Dataset content section start
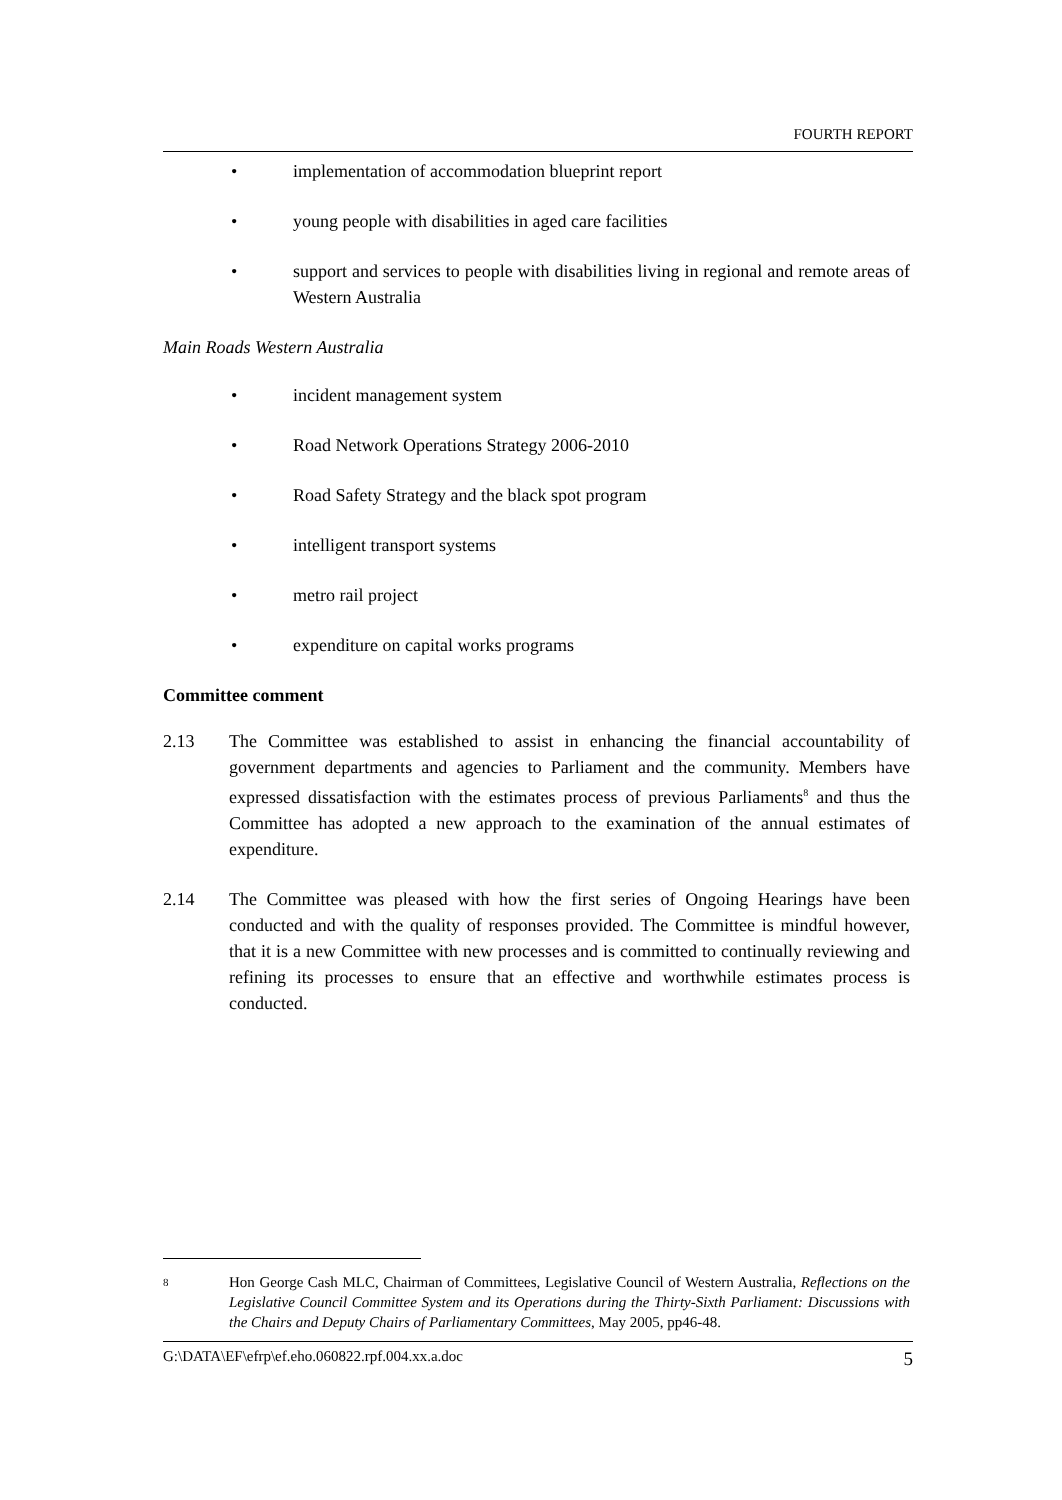FOURTH REPORT
• implementation of accommodation blueprint report
• young people with disabilities in aged care facilities
• support and services to people with disabilities living in regional and remote areas of Western Australia
Main Roads Western Australia
• incident management system
• Road Network Operations Strategy 2006-2010
• Road Safety Strategy and the black spot program
• intelligent transport systems
• metro rail project
• expenditure on capital works programs
Committee comment
2.13 The Committee was established to assist in enhancing the financial accountability of government departments and agencies to Parliament and the community. Members have expressed dissatisfaction with the estimates process of previous Parliaments<sup>8</sup> and thus the Committee has adopted a new approach to the examination of the annual estimates of expenditure.
2.14 The Committee was pleased with how the first series of Ongoing Hearings have been conducted and with the quality of responses provided. The Committee is mindful however, that it is a new Committee with new processes and is committed to continually reviewing and refining its processes to ensure that an effective and worthwhile estimates process is conducted.
8 Hon George Cash MLC, Chairman of Committees, Legislative Council of Western Australia, Reflections on the Legislative Council Committee System and its Operations during the Thirty-Sixth Parliament: Discussions with the Chairs and Deputy Chairs of Parliamentary Committees, May 2005, pp46-48.
G:\DATA\EF\efrp\ef.eho.060822.rpf.004.xx.a.doc 5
Dataset content section end
## Required action
The answer must consist of every line from the entries above that contains the string "disabilities".

## Answer section
• young people with disabilities in aged care facilities
• support and services to people with disabilities living in regional and remote areas of Western Australia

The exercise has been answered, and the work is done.